Newsletter writers, hedge fund managers, journalists, bloggers, technicians, fundamental analysts, economists and strategists are joining the crash camp left and right. Not the bear camp...the crash camp.
After scanning today's articles and blog posts, I can honestly say that I've never heard more chatter about an imminent market crash, all at once, in my life. It's like the May 6th Flash Crash got everyone in the mood to talk cataclysm all of a sudden.
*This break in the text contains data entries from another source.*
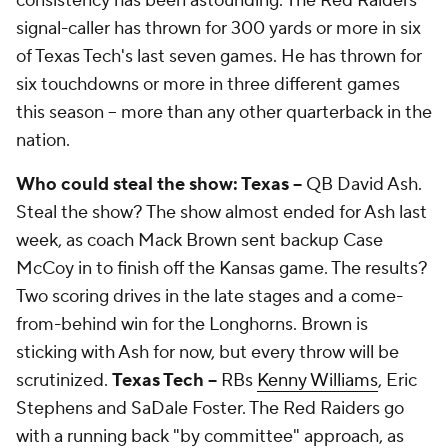
consistency has been astounding. The Red Raiders'
signal-caller has thrown for 300 yards or more in six
of Texas Tech's last seven games. He has thrown for
six touchdowns or more in three different games
this season -- more than any other quarterback in the
nation.
Who could steal the show: Texas --
QB
David Ash
.
Steal the show? The show almost ended for Ash last
week, as coach Mack Brown sent backup
Case
McCoy
in to finish off the Kansas game. The results?
Two scoring drives in the late stages and a come-
from-behind win for the Longhorns. Brown is
sticking with Ash for now, but every throw will be
scrutinized.
Texas Tech --
RBs
Kenny Williams
,
Eric
Stephens
and
SaDale Foster
. The Red Raiders go
with a running back "by committee" approach, as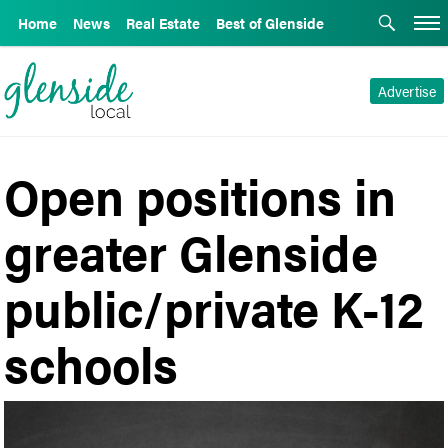
Home
News
Real Estate
Best of Glenside
Advertise
Open positions in
greater Glenside
public/private K-12
schools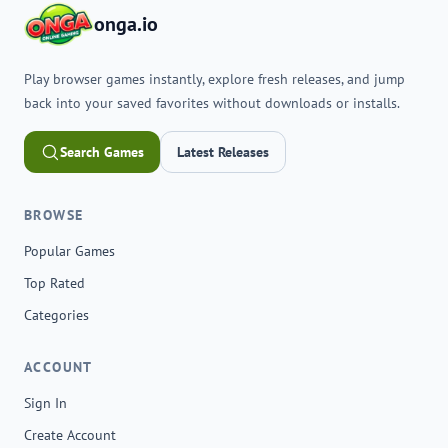
onga.io
Play browser games instantly, explore fresh releases, and jump
back into your saved favorites without downloads or installs.
Search Games
Latest Releases
BROWSE
Popular Games
Top Rated
Categories
ACCOUNT
Sign In
Create Account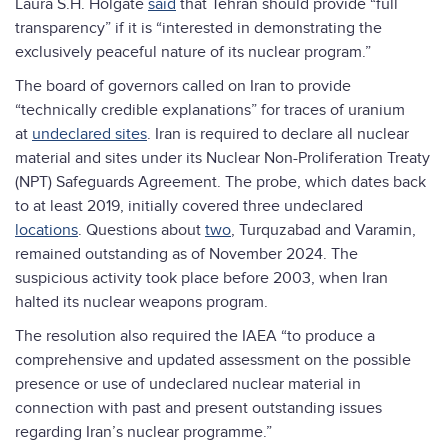
Laura S.H. Holgate
said
that Tehran should provide “full
transparency” if it is “interested in demonstrating the
exclusively peaceful nature of its nuclear program.”
The board of governors called on Iran to provide
“technically credible explanations” for traces of uranium
at
undeclared sites
. Iran is required to declare all nuclear
material and sites under its Nuclear Non-Proliferation Treaty
(NPT) Safeguards Agreement. The probe, which dates back
to at least 2019, initially covered three undeclared
locations
. Questions about
two
, Turquzabad and Varamin,
remained outstanding as of November 2024. The
suspicious activity took place before 2003, when Iran
halted its nuclear weapons program.
The resolution also required the IAEA “to produce a
comprehensive and updated assessment on the possible
presence or use of undeclared nuclear material in
connection with past and present outstanding issues
regarding Iran’s nuclear programme.”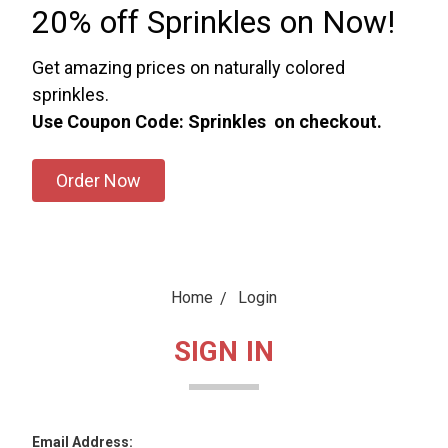
20% off Sprinkles on Now!
Get amazing prices on naturally colored
sprinkles.
Use Coupon Code: Sprinkles on checkout.
Order Now
Home
Login
SIGN IN
Email Address: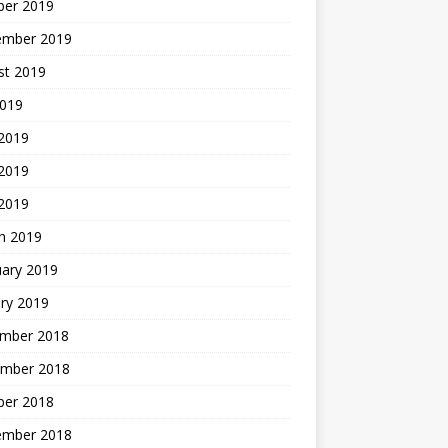
ber 2019
ember 2019
st 2019
2019
 2019
2019
 2019
h 2019
uary 2019
ry 2019
mber 2018
mber 2018
ber 2018
ember 2018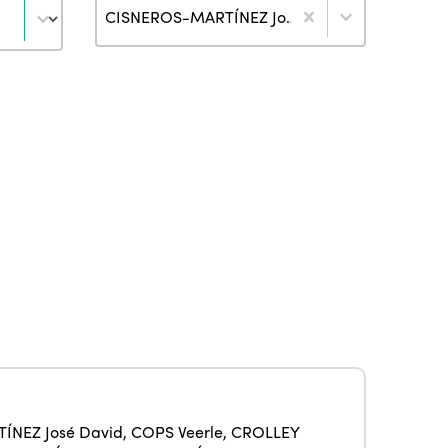
Author
CISNEROS-MARTÍNEZ José David (2)
ISTO
ÍNEZ José David
,
COPS Veerle
,
CROLLEY
Who we are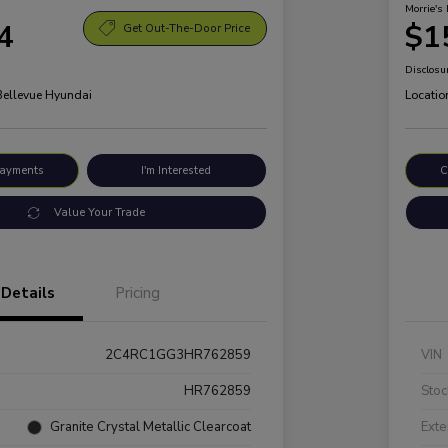
Morrie's 
4
$1
Get Out-The-Door Price
Disclosu
 Bellevue Hyundai
Locatio
Payments
I'm Interested
C
Value Your Trade
Details
Pricing
2C4RC1GG3HR762859
VIN
HR762859
Stoc
Granite Crystal Metallic Clearcoat
Exte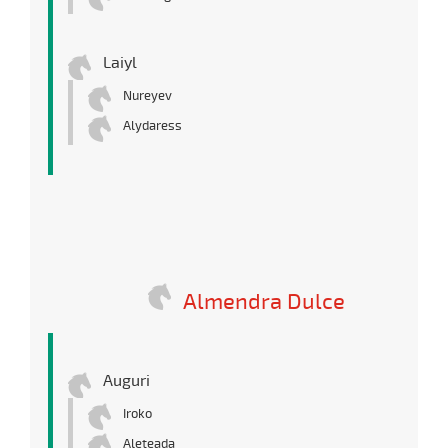
Laiyl
Nureyev
Alydaress
Almendra Dulce
Auguri
Iroko
Aleteada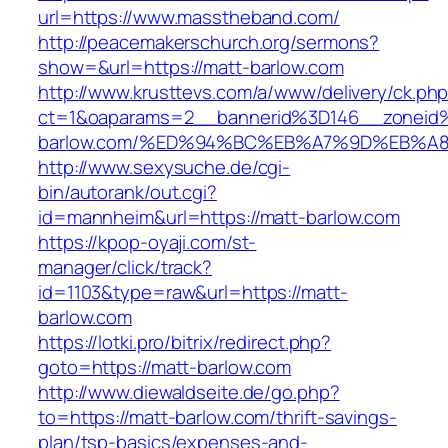
url=https://www.masstheband.com/
http://peacemakerschurch.org/sermons?
show=&url=https://matt-barlow.com
http://www.krusttevs.com/a/www/delivery/ck.ph
ct=1&oaparams=2__bannerid%3D146__zonei
barlow.com/%ED%94%BC%EB%A7%9D%EB%A
http://www.sexysuche.de/cgi-
bin/autorank/out.cgi?
id=mannheim&url=https://matt-barlow.com
https://kpop-oyaji.com/st-
manager/click/track?
id=1103&type=raw&url=https://matt-
barlow.com
https://lotki.pro/bitrix/redirect.php?
goto=https://matt-barlow.com
http://www.diewaldseite.de/go.php?
to=https://matt-barlow.com/thrift-savings-
plan/tsp-basics/expenses-and-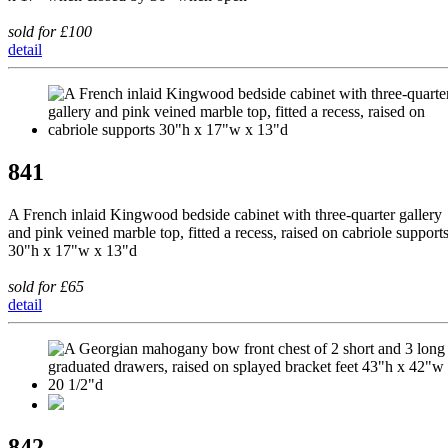
sold for £100
detail
841
A French inlaid Kingwood bedside cabinet with three-quarter gallery
and pink veined marble top, fitted a recess, raised on cabriole support
30"h x 17"w x 13"d
sold for £65
detail
842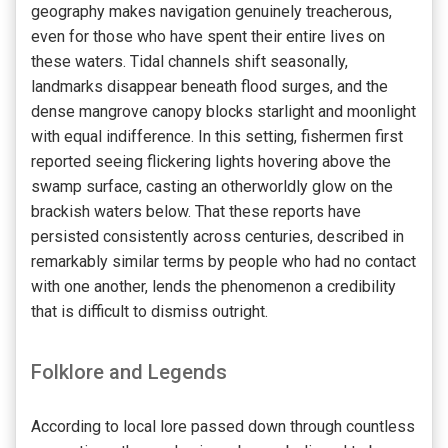
geography makes navigation genuinely treacherous,
even for those who have spent their entire lives on
these waters. Tidal channels shift seasonally,
landmarks disappear beneath flood surges, and the
dense mangrove canopy blocks starlight and moonlight
with equal indifference. In this setting, fishermen first
reported seeing flickering lights hovering above the
swamp surface, casting an otherworldly glow on the
brackish waters below. That these reports have
persisted consistently across centuries, described in
remarkably similar terms by people who had no contact
with one another, lends the phenomenon a credibility
that is difficult to dismiss outright.
Folklore and Legends
According to local lore passed down through countless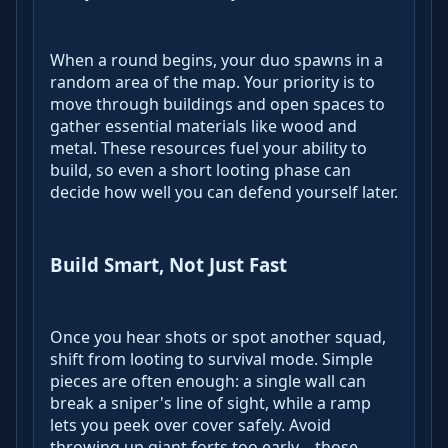
When a round begins, your duo spawns in a
random area of the map. Your priority is to
move through buildings and open spaces to
gather essential materials like wood and
metal. These resources fuel your ability to
build, so even a short looting phase can
decide how well you can defend yourself later.
Build Smart, Not Just Fast
Once you hear shots or spot another squad,
shift from looting to survival mode. Simple
pieces are often enough: a single wall can
break a sniper's line of sight, while a ramp
lets you peek over cover safely. Avoid
throwing up giant forts too early—those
I'm not one of those guys who takes everything as a contrarian signal. I abhor knee-jerk contrarianism. Samuel Lord once said "Do not choose to be wrong for the sake of being different," and I think that's kind of apropos here.
[snip]
* The technicians and Dow Theorists are grossed out and have dusted off all the 1937 charts again. Specifically, they are looking at the highly distinct pattern of a big drop (May 6th) followed by a failed rally (euro bailout day's 4% gap open) followed by another fast sell-off. Richard Russell's latest missive, in which he tells us that we won't recognize America by year's end, will make you want to kill yourself.
[snip]
We're not talking garden variety bearishness here. We're talking about ubiquitous crash predictions. My comment is that I've never seen so much certainty in so many places of a coming crash. Will it be self-fulfilling or are we talking major contrarian signal?
Worth noting no matter what.
This guest post previously appeared at the author's blog, The Reformed Broker >
[snip]
(Excerpt) Read more at businessinsider.com ...
bump
mark
Thanks for the insightful post.
We need a better name. An upward market is a Bull. A downward market is a Bear. I submit a Crash Market is a Gooney Bird (ever see one try to land in a calm wind?)
If the economy survives - and note I said if - this whole German deal is a biggie.
The longs will flock to Germany. Even if it costs them a bit of a premium.
That puts the short pressure somewhere else - can you spell COMEX?
And COMEX is already reeling from short exposure.
Germany might have just checkmated us.